Sawahlunto Cultural Spectrum Festival, Merawat Warisan Dunia lewat Seni Komunitas

Minggu, 21/12/2025 12:11 WIB

Sawahlunto, sumbarsatu.com — Status Sawahlunto sebagai Kota Warisan Dunia UNESCO tidak berhenti sebagai label simbolik. Melalui Sawahlunto Cultural Spectrum Festival 2025, Pemerintah Kota Sawahlunto berupaya menerjemahkan pengakuan global tersebut menjadi praktik kebudayaan yang hidup, partisipatif, dan berdampak langsung bagi warga.

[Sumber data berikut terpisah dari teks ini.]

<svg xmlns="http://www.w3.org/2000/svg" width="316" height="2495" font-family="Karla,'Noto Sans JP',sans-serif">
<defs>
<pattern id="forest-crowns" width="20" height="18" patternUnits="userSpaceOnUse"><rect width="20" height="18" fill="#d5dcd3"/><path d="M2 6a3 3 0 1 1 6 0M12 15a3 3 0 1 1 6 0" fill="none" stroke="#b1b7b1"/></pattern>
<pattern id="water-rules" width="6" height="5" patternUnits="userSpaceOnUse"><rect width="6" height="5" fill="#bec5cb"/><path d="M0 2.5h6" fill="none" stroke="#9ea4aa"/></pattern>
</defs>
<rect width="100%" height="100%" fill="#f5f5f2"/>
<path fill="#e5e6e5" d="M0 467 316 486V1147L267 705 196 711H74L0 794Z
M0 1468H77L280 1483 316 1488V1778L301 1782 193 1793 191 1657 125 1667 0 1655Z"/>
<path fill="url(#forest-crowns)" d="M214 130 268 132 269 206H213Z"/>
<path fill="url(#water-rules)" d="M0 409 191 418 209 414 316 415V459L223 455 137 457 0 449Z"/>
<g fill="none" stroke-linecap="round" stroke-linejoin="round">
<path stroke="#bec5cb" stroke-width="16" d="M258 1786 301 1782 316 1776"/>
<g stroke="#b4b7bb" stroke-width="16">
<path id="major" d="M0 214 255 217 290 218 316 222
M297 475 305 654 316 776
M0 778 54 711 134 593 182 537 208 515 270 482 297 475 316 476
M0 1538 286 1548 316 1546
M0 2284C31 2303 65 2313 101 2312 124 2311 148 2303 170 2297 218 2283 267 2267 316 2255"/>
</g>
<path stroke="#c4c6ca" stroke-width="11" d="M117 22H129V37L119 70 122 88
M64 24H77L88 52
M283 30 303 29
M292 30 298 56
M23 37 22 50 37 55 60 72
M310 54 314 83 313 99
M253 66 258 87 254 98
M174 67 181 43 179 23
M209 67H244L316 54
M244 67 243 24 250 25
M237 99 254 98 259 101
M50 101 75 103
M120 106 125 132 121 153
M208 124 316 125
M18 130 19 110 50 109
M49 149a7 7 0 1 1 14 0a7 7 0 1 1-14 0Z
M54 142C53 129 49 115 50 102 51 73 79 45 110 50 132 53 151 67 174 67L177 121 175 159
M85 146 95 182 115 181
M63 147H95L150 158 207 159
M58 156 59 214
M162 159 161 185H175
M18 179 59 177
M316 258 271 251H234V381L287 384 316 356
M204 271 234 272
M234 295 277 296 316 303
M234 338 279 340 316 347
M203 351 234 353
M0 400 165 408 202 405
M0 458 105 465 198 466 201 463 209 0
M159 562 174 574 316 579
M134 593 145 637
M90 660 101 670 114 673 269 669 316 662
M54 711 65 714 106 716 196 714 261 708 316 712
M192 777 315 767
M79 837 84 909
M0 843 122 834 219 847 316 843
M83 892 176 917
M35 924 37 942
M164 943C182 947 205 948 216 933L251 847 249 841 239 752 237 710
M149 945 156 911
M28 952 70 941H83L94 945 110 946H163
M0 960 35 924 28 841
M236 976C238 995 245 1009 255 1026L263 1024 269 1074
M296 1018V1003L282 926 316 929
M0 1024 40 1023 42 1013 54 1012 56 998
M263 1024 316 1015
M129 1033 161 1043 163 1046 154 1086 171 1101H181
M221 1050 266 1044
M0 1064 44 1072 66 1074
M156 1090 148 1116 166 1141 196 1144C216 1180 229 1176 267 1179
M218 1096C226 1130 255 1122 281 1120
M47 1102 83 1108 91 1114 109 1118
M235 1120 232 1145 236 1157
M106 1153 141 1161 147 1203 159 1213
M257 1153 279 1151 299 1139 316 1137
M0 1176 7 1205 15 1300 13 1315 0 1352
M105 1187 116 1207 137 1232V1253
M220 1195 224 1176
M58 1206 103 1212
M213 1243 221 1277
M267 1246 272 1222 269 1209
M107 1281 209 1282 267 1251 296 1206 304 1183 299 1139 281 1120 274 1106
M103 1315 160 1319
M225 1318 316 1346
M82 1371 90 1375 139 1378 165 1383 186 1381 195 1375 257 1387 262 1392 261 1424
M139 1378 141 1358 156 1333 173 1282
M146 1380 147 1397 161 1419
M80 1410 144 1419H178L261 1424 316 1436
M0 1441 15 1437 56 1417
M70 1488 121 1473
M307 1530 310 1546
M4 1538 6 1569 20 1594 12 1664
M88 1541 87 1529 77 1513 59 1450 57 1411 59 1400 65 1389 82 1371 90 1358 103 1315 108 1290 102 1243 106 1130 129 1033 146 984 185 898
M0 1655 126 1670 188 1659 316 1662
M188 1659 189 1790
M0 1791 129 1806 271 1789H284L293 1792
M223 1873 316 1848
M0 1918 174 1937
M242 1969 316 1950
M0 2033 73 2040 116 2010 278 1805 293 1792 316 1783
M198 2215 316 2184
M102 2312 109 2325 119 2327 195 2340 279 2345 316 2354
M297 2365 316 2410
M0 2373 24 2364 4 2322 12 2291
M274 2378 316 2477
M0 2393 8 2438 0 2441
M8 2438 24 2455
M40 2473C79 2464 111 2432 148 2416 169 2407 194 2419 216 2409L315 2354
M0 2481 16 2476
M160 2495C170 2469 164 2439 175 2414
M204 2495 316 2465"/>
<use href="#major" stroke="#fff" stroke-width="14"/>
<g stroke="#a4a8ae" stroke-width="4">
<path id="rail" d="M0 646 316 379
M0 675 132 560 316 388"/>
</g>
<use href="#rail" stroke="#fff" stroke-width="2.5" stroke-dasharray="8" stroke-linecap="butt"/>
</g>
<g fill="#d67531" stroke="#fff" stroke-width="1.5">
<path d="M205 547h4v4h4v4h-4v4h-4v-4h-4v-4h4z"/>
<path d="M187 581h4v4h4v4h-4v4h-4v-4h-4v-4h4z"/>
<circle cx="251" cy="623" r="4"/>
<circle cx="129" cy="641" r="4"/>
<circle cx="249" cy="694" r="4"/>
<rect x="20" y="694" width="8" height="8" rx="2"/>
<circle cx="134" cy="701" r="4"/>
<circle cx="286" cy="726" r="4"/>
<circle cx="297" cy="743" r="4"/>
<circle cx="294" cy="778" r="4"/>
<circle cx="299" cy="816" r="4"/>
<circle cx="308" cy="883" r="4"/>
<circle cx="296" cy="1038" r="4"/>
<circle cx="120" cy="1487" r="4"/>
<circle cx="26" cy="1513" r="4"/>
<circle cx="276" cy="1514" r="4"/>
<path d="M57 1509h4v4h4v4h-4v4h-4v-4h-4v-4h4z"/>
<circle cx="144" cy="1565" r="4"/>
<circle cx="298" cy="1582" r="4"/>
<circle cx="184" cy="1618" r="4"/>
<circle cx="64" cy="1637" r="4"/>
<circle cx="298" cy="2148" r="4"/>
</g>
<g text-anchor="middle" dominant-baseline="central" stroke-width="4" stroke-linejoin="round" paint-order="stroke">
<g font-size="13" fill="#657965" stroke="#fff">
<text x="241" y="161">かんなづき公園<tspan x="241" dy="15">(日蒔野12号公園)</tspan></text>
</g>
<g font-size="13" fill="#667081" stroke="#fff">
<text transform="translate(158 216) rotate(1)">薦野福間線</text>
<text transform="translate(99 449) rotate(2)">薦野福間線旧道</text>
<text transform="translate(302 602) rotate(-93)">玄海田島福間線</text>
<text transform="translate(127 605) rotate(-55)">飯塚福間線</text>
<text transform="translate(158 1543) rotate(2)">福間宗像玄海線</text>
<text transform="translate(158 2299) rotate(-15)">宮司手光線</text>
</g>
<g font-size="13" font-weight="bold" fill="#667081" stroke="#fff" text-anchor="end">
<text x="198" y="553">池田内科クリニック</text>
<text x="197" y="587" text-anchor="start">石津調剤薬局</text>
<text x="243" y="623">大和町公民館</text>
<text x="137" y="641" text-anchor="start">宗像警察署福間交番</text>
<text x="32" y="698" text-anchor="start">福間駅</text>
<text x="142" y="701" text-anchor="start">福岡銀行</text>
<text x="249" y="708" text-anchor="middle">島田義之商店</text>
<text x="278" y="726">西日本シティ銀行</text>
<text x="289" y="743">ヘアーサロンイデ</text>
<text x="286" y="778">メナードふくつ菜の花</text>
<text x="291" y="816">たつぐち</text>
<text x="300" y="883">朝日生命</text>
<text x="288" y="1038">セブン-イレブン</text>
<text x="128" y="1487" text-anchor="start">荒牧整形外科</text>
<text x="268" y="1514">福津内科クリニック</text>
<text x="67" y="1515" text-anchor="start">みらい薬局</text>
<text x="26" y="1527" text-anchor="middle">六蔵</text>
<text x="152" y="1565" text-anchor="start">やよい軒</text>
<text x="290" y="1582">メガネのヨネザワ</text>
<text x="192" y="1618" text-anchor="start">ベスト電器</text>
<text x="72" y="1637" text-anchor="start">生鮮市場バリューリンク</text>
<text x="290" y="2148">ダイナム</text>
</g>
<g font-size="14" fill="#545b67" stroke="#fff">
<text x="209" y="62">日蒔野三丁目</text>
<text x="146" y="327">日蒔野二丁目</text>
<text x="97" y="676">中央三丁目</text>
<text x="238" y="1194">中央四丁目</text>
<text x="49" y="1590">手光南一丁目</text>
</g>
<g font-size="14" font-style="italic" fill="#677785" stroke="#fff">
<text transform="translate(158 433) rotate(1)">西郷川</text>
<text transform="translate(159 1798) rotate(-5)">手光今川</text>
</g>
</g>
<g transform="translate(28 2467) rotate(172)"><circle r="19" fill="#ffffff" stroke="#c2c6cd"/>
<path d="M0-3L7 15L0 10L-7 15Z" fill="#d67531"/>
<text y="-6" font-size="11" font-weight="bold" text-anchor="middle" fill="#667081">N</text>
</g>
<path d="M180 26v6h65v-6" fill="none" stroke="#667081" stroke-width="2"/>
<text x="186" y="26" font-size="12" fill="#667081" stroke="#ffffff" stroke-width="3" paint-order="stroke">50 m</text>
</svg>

Festival yang digelar pada 19–21 Desember 2025 di Kawasan Taman Silo, salah satu area penting dalam lanskap Warisan Tambang Batu Bara Ombilin Sawahlunto (WTBOS), menjadi strategi city branding berbasis kebudayaan dengan menjadikan kawasan cagar budaya sebagai ruang publik aktif.

Pengakuan UNESCO terhadap WTBOS pada 6 Juli 2019 menempatkan Sawahlunto sebagai satu-satunya kota di Pulau Sumatra dengan legitimasi warisan dunia.

Tantangan pasca-penetapan tidak lagi sebatas pelestarian fisik, tetapi bagaimana warisan tersebut dimaknai ulang sebagai identitas kota dan sumber daya kebudayaan yang berkelanjutan.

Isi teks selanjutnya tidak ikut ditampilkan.